*Work to be completed*. Transcribe exactly each line of the entries, from the opening line to the line with "staining of endometrial", with both of those lines included.

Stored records
[Start of Attachment]

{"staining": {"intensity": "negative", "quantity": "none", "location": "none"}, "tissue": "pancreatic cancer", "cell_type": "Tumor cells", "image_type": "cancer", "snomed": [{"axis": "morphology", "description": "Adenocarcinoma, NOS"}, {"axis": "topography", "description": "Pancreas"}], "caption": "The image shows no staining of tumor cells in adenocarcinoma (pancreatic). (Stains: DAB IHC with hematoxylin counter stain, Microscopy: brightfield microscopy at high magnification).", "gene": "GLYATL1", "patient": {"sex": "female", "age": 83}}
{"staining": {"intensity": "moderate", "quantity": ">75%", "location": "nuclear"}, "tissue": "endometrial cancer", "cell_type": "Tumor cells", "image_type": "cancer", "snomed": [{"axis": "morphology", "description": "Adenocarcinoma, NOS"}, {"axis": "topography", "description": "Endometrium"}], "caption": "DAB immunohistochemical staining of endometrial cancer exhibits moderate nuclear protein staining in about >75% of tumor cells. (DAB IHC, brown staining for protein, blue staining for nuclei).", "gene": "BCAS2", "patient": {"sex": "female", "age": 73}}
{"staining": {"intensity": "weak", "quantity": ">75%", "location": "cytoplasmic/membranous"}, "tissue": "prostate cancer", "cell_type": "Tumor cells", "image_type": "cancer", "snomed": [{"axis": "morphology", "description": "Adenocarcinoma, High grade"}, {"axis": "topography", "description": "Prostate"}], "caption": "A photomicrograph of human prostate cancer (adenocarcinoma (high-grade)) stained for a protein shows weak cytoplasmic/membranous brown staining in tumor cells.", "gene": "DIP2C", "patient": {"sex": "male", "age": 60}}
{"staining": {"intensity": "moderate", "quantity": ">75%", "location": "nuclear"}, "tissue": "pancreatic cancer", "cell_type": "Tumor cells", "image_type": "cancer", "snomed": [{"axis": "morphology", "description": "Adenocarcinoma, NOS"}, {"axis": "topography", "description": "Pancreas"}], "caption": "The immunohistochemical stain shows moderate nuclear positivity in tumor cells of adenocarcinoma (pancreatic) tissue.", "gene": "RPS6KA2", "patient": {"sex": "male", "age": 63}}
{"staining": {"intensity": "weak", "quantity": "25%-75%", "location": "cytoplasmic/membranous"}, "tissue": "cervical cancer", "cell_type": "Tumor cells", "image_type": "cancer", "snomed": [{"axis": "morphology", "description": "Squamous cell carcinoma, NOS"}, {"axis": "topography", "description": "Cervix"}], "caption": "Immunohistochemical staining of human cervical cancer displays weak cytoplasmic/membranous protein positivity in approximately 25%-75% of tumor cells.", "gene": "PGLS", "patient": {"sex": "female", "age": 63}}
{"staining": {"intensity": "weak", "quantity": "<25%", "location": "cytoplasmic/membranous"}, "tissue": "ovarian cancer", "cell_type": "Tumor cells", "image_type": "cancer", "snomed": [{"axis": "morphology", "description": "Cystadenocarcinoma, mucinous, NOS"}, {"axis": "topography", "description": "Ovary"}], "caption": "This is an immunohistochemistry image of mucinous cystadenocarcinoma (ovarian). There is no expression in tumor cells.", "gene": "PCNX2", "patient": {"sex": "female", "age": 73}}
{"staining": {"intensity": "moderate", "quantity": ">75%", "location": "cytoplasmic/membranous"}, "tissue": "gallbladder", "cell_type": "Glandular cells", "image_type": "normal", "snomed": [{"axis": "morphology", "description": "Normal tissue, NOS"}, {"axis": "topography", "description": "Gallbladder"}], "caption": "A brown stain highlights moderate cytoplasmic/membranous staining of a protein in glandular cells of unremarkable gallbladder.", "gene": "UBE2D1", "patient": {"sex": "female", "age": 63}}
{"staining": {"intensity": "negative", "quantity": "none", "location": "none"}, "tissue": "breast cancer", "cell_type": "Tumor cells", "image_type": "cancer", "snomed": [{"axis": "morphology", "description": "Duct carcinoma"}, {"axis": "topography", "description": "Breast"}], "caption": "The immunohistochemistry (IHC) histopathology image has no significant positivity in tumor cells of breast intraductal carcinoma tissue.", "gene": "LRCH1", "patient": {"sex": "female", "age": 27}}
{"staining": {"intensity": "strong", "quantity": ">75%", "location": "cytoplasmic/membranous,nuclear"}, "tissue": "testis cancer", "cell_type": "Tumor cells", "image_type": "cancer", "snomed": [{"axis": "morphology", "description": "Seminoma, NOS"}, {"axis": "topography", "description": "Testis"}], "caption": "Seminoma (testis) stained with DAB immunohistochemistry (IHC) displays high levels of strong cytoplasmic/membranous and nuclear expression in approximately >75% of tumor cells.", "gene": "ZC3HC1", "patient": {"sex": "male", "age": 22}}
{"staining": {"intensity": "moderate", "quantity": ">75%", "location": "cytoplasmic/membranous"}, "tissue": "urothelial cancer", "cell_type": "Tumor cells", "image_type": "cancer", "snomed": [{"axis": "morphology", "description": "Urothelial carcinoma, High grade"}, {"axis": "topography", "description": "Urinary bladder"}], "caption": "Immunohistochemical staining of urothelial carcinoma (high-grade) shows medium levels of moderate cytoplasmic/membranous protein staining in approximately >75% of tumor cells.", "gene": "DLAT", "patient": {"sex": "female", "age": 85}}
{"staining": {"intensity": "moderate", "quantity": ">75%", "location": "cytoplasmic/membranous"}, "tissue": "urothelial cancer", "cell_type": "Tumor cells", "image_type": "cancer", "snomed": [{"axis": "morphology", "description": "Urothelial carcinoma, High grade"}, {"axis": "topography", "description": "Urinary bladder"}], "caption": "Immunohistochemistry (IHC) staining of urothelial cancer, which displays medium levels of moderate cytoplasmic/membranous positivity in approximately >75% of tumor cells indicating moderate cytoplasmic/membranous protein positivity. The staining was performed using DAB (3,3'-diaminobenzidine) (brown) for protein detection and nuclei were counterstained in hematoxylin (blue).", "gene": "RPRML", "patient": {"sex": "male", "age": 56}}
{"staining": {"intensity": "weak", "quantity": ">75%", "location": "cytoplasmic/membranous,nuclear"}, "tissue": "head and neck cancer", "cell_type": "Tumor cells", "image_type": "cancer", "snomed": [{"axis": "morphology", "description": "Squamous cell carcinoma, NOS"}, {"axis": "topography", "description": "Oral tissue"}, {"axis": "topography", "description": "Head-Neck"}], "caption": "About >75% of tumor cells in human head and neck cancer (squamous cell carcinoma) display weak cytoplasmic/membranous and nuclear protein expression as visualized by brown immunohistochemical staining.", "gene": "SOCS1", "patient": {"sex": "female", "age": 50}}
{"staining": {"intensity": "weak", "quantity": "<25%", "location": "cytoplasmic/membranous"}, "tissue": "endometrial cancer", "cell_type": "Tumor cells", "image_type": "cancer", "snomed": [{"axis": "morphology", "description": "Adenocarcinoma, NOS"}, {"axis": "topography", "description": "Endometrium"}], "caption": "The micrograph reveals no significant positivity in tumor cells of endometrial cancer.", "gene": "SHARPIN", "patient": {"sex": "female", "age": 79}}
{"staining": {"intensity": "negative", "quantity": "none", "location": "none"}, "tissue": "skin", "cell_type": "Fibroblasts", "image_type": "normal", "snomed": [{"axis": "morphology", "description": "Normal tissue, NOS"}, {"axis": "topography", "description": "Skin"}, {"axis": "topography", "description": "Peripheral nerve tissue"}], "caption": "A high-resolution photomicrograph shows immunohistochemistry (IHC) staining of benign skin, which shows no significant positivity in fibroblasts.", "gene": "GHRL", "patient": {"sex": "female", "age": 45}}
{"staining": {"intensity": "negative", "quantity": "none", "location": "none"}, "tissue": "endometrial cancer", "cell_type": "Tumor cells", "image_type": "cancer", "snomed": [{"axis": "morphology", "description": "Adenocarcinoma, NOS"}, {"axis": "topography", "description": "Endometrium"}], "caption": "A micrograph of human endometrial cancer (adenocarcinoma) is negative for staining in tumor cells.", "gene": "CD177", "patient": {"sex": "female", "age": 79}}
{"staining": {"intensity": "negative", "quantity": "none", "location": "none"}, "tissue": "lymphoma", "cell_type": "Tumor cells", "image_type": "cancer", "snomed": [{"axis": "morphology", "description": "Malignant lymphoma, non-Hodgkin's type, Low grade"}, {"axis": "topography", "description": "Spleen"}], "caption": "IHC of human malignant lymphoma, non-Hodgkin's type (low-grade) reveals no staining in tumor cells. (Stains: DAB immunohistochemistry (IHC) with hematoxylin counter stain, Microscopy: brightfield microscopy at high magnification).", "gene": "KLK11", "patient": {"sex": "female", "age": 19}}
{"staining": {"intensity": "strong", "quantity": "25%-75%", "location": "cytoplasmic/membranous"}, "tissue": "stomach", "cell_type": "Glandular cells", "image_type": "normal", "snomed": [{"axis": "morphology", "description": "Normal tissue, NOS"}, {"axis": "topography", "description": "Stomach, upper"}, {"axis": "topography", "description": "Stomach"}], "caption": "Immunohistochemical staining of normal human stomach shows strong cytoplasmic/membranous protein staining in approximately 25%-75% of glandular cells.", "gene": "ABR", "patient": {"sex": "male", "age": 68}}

[End of Attachment]

*Response area*.
{"staining": {"intensity": "negative", "quantity": "none", "location": "none"}, "tissue": "pancreatic cancer", "cell_type": "Tumor cells", "image_type": "cancer", "snomed": [{"axis": "morphology", "description": "Adenocarcinoma, NOS"}, {"axis": "topography", "description": "Pancreas"}], "caption": "The image shows no staining of tumor cells in adenocarcinoma (pancreatic). (Stains: DAB IHC with hematoxylin counter stain, Microscopy: brightfield microscopy at high magnification).", "gene": "GLYATL1", "patient": {"sex": "female", "age": 83}}
{"staining": {"intensity": "moderate", "quantity": ">75%", "location": "nuclear"}, "tissue": "endometrial cancer", "cell_type": "Tumor cells", "image_type": "cancer", "snomed": [{"axis": "morphology", "description": "Adenocarcinoma, NOS"}, {"axis": "topography", "description": "Endometrium"}], "caption": "DAB immunohistochemical staining of endometrial cancer exhibits moderate nuclear protein staining in about >75% of tumor cells. (DAB IHC, brown staining for protein, blue staining for nuclei).", "gene": "BCAS2", "patient": {"sex": "female", "age": 73}}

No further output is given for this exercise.